By 9 months the main complementary foods have already been introduced, so the expansion of the child's diet continues. It is important to know that at this age the consistency of the products should change from homogenized to finely and coarsely ground.
A meat dish for an older child can be offered in the form of meatballs, which diversifies the child's diet and stimulates the formation of chewing skills. Canned meat industrial production for children over 8 months. - coarsely chopped, spices and spices (white pepper, celery, parsley, dill, onion, basil, thyme) can be added to them.

The volume of fish puree increases to 60 g per day by 12 months. Fish is given 2 times a week boiled without broth (instead of meat).

At this age, children's pasta can be offered to the child.

The number of children's biscuits and crackers is increased up to 10-15 g per day (2-3 biscuits).

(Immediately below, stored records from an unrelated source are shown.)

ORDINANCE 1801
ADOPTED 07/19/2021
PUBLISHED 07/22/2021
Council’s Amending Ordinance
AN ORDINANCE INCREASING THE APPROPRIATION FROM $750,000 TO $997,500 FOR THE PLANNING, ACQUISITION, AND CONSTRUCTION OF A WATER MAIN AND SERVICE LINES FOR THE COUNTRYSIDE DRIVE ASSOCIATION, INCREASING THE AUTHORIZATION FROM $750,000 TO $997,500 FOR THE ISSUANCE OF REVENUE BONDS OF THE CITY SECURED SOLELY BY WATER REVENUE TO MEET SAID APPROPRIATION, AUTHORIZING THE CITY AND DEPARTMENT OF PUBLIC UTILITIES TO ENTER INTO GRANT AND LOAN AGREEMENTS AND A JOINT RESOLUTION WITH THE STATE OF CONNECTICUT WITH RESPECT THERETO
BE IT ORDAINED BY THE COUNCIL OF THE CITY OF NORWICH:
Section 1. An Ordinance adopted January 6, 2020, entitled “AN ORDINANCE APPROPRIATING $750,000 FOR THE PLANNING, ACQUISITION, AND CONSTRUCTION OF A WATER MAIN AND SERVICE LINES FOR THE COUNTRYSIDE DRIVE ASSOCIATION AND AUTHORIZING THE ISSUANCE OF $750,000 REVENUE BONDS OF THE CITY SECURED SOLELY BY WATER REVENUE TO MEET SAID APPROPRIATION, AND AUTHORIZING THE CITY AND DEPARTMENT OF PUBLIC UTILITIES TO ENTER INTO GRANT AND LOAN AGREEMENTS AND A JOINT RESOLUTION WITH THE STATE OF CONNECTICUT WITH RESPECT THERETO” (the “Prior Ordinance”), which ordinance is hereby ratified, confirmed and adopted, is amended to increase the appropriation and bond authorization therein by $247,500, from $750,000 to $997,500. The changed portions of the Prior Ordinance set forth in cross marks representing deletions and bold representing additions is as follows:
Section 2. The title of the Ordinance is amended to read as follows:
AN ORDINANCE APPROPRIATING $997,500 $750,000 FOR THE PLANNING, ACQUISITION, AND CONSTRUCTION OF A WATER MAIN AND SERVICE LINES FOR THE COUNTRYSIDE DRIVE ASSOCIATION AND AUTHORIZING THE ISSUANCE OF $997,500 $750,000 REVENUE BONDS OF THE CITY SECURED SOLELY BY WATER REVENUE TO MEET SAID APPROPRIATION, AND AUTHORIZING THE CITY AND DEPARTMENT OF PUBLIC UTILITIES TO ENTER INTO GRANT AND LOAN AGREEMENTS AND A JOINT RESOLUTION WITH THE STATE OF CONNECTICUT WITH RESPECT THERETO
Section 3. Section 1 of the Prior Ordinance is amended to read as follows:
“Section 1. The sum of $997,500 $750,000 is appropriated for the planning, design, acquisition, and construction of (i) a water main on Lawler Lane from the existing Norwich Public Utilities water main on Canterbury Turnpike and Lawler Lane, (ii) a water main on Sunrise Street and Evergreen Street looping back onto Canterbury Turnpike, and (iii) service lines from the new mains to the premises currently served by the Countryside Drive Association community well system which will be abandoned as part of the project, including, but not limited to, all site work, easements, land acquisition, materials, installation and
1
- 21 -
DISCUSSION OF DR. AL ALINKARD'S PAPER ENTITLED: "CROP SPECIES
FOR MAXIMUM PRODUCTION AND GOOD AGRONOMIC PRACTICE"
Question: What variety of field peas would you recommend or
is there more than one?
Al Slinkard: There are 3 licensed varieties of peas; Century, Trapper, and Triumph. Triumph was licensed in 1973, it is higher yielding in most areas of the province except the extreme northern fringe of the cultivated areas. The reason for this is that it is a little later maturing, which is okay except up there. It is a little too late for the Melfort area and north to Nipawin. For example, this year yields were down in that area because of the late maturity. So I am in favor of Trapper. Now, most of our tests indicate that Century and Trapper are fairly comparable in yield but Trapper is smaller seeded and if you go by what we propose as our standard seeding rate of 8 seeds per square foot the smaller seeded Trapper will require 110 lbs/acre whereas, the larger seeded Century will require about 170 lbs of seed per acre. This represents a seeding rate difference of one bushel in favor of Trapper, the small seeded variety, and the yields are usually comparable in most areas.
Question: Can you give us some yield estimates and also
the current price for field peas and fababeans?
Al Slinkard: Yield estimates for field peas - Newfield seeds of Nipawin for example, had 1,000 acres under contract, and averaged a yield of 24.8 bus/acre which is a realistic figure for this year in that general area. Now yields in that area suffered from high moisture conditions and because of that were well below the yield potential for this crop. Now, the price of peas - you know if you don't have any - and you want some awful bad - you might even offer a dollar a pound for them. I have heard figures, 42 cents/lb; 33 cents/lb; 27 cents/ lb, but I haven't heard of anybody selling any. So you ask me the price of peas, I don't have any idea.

By the year it is useful to add finely chopped fresh garden greens (dill, parsley) to various dishes, which significantly enriches the diet with vitamins and minerals.

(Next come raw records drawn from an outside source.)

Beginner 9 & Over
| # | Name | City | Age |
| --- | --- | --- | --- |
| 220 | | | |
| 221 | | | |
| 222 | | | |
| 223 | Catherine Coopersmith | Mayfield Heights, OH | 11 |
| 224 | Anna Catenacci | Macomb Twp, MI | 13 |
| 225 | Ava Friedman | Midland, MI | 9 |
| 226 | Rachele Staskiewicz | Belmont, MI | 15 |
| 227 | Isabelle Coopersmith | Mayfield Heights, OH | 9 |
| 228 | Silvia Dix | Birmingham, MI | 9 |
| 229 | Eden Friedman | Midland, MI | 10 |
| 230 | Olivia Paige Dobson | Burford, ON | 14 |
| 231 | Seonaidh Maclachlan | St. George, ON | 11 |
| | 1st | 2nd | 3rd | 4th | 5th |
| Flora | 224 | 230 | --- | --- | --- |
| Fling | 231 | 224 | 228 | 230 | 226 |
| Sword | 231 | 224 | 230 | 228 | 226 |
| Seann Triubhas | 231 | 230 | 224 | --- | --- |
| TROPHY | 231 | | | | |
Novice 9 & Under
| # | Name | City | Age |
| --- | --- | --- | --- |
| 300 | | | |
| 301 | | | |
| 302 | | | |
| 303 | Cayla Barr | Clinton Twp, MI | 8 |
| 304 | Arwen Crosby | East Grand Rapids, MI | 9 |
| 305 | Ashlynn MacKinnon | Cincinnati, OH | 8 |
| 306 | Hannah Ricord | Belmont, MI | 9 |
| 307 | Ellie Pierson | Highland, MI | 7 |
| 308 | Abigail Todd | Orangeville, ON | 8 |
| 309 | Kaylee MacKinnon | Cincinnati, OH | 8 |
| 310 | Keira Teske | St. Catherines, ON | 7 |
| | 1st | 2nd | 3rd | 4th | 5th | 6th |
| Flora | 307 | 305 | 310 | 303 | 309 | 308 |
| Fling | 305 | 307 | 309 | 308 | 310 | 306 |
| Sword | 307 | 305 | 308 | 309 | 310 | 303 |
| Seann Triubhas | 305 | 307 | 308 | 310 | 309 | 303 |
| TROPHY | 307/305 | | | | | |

Sample diet for a 12 month old child:

8 hours
Dairy-free or milk porridge*
Boiled egg yolk
Fruit puree
150-200 g
approx. 1 tsp.
1/2 pcs
50 g
12 noon
Vegetable puree
Vegetable oil
Meat puree (meatballs) or fish

180 g
about 1/2 tsp.
50 g
10 g
50 ml

afternoon tea
4 pm
Breast milk (kefir or yogurt)**
Cottage cheese
Fruit puree
Baby biscuits
100 g
50 g
50-70 g
2 pcs
20 hours
Vegetables or porridge**
Meat puree
Vegetable oil
Fruit juice
180 g
20 g
1/2 tsp.
50 ml
at bedtime
11 pm
Breast milk (DMS)*** 200 ml

* - dairy-free porridge should be diluted with breast milk or infant formula that the child receives. Milk porridge is diluted with water.
** - daily volume of kefir or yogurt can be up to 200 ml,
*** - infant milk formula

Approximate diet of a 12-month-old child with an allergy to cow's milk proteins:


8 hours

Dairy-free porridge*
Vegetable oil
Fruit puree
150-200 g
approx. 1 tsp.
50 g
12 noon
Vegetable puree
Vegetable oil
Meat puree/meatball
180 g
about 1/2 tsp.
50-70 g
10 g
50 ml
afternoon tea
4 pm
Breast milk or formula for infants with cow's milk protein intolerance
Fruit puree

150-180 ml
50 g
10 g

20 hours
Vegetables or dairy-free porridge**
Vegetable oil
Meat puree
Fruit juice
180 g
about 1/2 tsp.
30-40 g
50 ml
at bedtime
11 pm
Breast milk or formula for infants with intolerance to cow's milk proteins 200 ml

* - dairy-free porridge should be diluted with breast milk or formula for children with intolerance to cow's milk proteins.
** - you can either alternate porridge or vegetables, or offer a mixed dish - porridge with vegetables.